Mr. MIKVA. The next subject matter to be discussed before the committee is income earned abroad.

Our first witness will be Mr. Larue H. Velott, secretary, accompanied by Donald L. Field, Jr., counselor.

Subject: INCOME EARNED ABROAD

STATEMENT OF LARUE H. VELOTT, SECRETARY, AMERICAN FOREIGN SERVICE ASSOCIATION; ACCOMPANIED BY DONALD L. FIELD, JR., COUNSELOR, AND DANIEL NEWBERRY, VICE PRESIDENT

Mr. VELOTT. Mr. Chairman, may I introduce Mr. Daniel Newberry, who is vice president of the association, who is sitting on my right. Mr. MIKVA. We welcome you before the committee, Mr. Newberry. Mr. VELOTT. Mr. Chairman, thank you for this opportunity to appear today to testify with respect to section C, item 6, of the topics for tax reform package in first phase.
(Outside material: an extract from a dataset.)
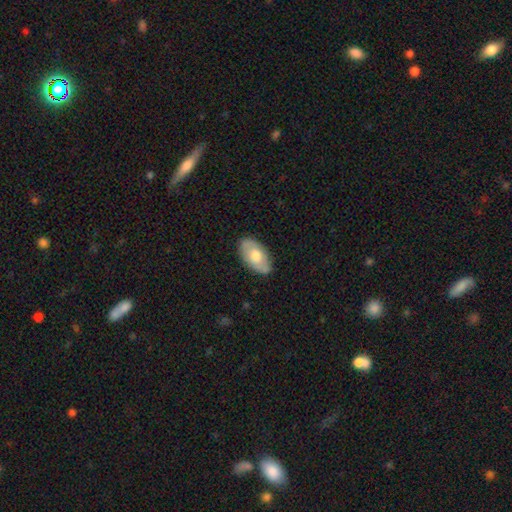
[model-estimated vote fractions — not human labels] smooth 59%, featured or disk 36%, star or artifact 5%. Down the decision tree: how rounded — in between (94%); merging — none (82%).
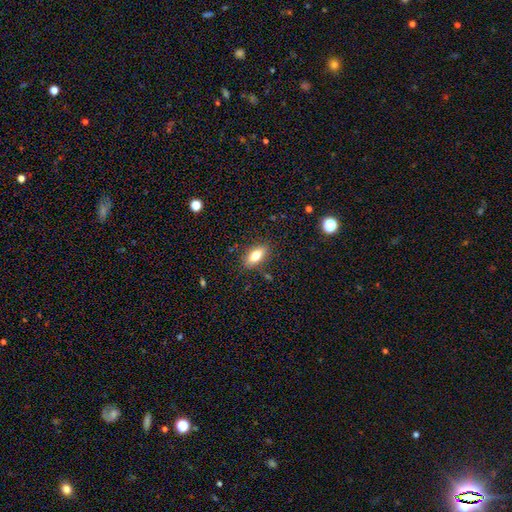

The American Foreign Service Association has for over 50 years as a professional organization been dedicated to enhancing the professionalism of the men and women of the Foreign Service. In 1973 AFSA was elected by the 11,000 Foreign Service people of State, AID, and USIA to be their exclusive employee representative. It is in both our professional and employee representative capacity that we appear before you today.